Tel.: 514-340-8222 ext. 24295
lorraine.chalifour@mcgill.ca
Dr. Lorraine E. Chalifour
 
Assistant Director for Graduate Students, Lady Davis institute
Senior Investigator, Lady Davis Institute
Associate Professor, Department of Medicine, McGill University
 
 
 
Dr. Chalifour received her PhD in Biochemistry from the University of Manitoba in 1982. She moved to the Biological Chemistry Department at Harvard Medical School, Boston, where she completed a post-doctoral fellowship with Dr. Melvin DePamphilis. She then moved to Montreal and worked at the Biotechnology Research Institute before joining the Lady Davis Institute for Medical Research in 1990.

Major Research Activities

Dr. Chalifour’s research program utilizes molecular and physiological analyses to identify and characterize the impact of sex and sex hormones on the cardiovascular system in health and with pathology. Dr. Chalifour’s program is aimed at understanding the basic mechanisms whereby sex impacts normal cardiac function as well as the initiation and progression of cardiovascular disease. For example, echocardiographic analysis has identified unique cardiac structure and function features depending on the sex. Further, the pattern of expression of proteins involved in the control of calcium homeostasis is different in male and females and it is altered in cases of sex hormone deficiency.
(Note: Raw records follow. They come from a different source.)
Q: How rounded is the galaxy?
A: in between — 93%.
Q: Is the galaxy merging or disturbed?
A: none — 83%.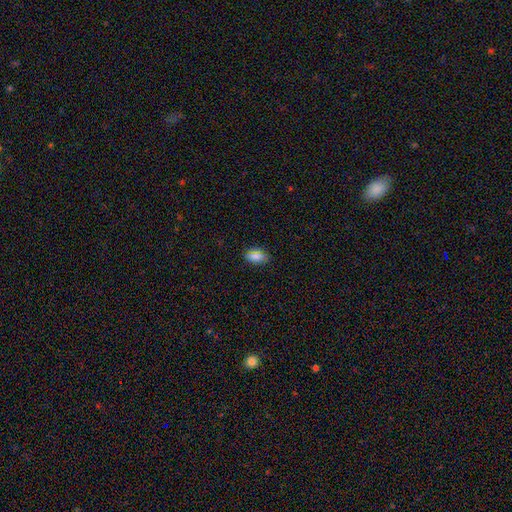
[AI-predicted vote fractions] Smooth or featured? smooth (79%)
How rounded? in between (90%)
Merging? none (85%)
Dr. Chalifour’s laboratory is also studying the impact of exposure to sex hormones and endocrine disruptors during gestation on the physiology, expression pattern, and response to physiological and pathophysiological stress of the adult progeny. She has found this fetal programming to be evident after exposure to feminizing and masculinization hormones. She is characterizing the impact of sex hormones and endocrine disruptors on the epigenome as the mechanism for gestational programming, and as a link to the transgenerational effect of an altered gestational milieu.
 
Recent Publications

Morris Schweitzer, Sandra Makhoul, Miltiadis Paliouras, Lenore K. Beitel, Bruce Gottlieb, Mark Trifiro, Shafinaz F. Chowdhury, Naif M. Zaman, Edwin Wang, Harry Davis and Lorraine E. Chalifour. (2016). Characterization of the NPC1L1 gene and proteome from an exceptional responder to ezetimibe. Atherosclerosis. 246(3): 78-86.

Bhavini B. Patel, Amanda Kasneci, Alicia M. Bolt Vanessa Di Lalla, Massimo R. Di Iorio, Mohamad Raad, Koren K. Mann and Lorraine E Chalifour. (2015). Chronic exposure to bisphenol A reduces successful cardiac remodeling after an experimental myocardial infarction in C57bl/6n mice. Toxicological Sciences. 146(1): 101-115.
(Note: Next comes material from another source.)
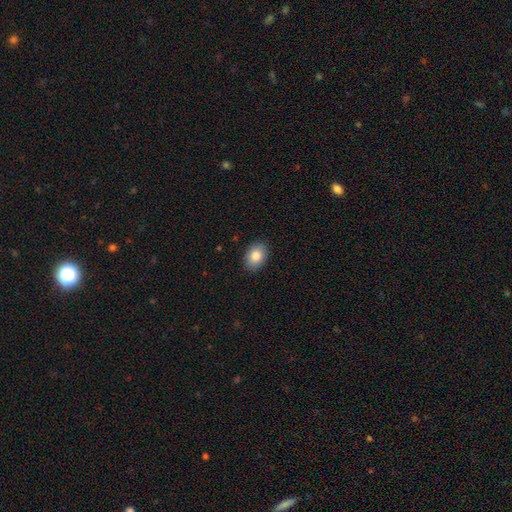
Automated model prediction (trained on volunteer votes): This is clearly a smooth galaxy (85%). How rounded: likely in between (77%). Merging: clearly none (89%).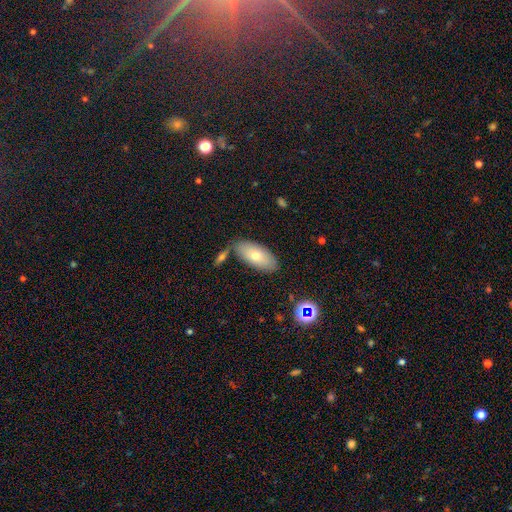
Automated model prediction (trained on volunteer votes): smooth 71%, featured or disk 22%, star or artifact 7%. Down the decision tree: how rounded — in between (91%); merging — none (76%).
Bhavini B. Patel, Mohammad Raad, Igal A Sebag and Lorraine E. Chalifour. (2015). Sex-specific cardiovascular responses to control or high fat diet feeding in C57bl/6 mice chronically exposed to bisphenol A. Toxicology Reports. 2: 1310-1318.
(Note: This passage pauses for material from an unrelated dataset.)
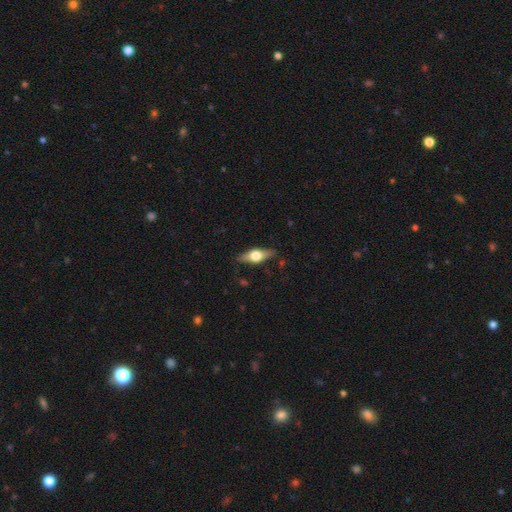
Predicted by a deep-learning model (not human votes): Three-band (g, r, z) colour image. It shows a featured or disk galaxy (53%) viewed edge-on (91%). Merging: none (84%).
Rami Haddad, Amanda Kasneci, Igal A Sebag and Lorraine E Chalifour. (2013). Cardiac structure / function, protein expression and DNA methylation are changed in adult female mice exposed to diethylstilbestrol in utero. Canadian Journal of Physiology and Pharmacology. 91(9): 741-749.
 
Bhavini B. Patel, Mohamad Raad, Igal A Sebag and Lorraine E. Chalifour. (2013). Lifelong exposure to bisphenol A alters cardiac structure/function, protein expression and DNA methylation in adult mice. Toxicological Sciences. 133(1): 174-185.
Snapshot
Dr. Lorraine Chalifour studies the effect of sex on cardiac performance.

One project focuses on defining the mechanism by which sex and sex hormones alter cardiac performance.

A second project aims to define the role of sex hormone and endocrine disruptor exposure during gestation on cardiac performance in the adult.